== Source passage
The Vim/Cscope tutorial
Cscope is a very handy tool, but it's even better when you don't ever have to
leave the comfort of your favorite editor (i.e. Vim) to use it. Fortunately,
Cscope support has been built into Vim.
This tutorial introduces you both to Vim's built-in Cscope support, and to a
set of maps that make searching more convenient.
It is assumed you know the basics of using a vi-style editor, but you don't
need any particular knowledge about Vim (where Vim-specific features--like
multiple windows--are used, a working knowledge of the features is briefly
introduced). You also don't need to know anything about Cscope: the basics are
introduced as we go along.
In a nutshell, Vim's Cscope support is very similar to Vim's ctags features,
in case you've used those. But since Cscope has more search types than ctags,
there are a few differences.
This is a hands-on tutorial, so open up a shell, and follow these steps:
- Get and install Cscope if you don't have it already on your machine.
====
== Provided data
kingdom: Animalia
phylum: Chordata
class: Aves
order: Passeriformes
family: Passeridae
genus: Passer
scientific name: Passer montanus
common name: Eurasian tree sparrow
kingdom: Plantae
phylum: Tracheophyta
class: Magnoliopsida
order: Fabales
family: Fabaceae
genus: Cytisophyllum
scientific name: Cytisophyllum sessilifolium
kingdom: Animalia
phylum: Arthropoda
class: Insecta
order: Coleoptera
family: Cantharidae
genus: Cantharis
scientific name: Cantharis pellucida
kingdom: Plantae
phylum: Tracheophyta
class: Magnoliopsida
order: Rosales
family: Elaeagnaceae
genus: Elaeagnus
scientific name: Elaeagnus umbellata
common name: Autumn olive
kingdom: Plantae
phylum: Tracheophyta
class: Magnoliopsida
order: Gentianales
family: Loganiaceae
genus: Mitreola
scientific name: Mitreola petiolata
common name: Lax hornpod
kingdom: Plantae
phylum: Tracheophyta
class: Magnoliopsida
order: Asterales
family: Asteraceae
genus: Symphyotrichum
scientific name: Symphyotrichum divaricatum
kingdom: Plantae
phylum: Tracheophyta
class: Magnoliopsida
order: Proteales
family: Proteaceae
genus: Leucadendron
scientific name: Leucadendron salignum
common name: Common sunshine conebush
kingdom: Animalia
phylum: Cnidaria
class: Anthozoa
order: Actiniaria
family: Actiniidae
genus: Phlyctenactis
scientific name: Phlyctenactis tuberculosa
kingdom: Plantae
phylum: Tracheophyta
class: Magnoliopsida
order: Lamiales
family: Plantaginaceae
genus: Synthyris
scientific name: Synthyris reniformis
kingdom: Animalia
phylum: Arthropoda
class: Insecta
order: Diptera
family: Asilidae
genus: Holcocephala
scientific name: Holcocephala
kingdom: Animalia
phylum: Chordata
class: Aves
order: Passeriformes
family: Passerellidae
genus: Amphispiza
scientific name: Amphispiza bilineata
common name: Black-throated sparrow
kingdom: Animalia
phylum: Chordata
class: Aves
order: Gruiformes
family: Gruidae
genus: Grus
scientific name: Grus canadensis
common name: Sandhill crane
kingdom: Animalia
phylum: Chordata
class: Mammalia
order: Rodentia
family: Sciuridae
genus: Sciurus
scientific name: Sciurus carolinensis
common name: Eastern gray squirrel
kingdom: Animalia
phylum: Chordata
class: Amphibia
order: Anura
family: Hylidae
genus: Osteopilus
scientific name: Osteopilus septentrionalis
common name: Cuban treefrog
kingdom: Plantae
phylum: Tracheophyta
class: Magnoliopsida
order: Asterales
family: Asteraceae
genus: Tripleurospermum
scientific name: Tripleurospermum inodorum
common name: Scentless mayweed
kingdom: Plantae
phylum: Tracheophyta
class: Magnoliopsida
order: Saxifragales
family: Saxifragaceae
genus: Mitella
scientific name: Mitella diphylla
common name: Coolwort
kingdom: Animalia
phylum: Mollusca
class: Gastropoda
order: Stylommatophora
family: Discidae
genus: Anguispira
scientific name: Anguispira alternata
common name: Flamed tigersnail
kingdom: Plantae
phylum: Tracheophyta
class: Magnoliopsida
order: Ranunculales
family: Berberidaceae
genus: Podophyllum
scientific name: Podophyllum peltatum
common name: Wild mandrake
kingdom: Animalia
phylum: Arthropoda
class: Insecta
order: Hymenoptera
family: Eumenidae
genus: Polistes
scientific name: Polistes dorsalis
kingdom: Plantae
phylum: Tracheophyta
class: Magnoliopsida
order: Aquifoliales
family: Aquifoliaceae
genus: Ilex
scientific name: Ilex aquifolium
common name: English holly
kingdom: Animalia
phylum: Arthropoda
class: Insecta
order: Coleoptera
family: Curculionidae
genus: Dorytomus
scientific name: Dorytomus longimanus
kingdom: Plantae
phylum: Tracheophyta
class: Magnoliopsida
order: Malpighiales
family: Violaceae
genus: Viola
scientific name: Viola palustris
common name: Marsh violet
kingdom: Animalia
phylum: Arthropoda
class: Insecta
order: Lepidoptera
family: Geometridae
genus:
====
### What you will do
Repeat the whole Vim/Cscope tutorial text word for word.

### Reply to the task
The Vim/Cscope tutorial
Cscope is a very handy tool, but it's even better when you don't ever have to
leave the comfort of your favorite editor (i.e. Vim) to use it. Fortunately,
Cscope support has been built into Vim.
This tutorial introduces you both to Vim's built-in Cscope support, and to a
set of maps that make searching more convenient.
It is assumed you know the basics of using a vi-style editor, but you don't
need any particular knowledge about Vim (where Vim-specific features--like
multiple windows--are used, a working knowledge of the features is briefly
introduced). You also don't need to know anything about Cscope: the basics are
introduced as we go along.
In a nutshell, Vim's Cscope support is very similar to Vim's ctags features,
in case you've used those. But since Cscope has more search types than ctags,
there are a few differences.
This is a hands-on tutorial, so open up a shell, and follow these steps:
- Get and install Cscope if you don't have it already on your machine.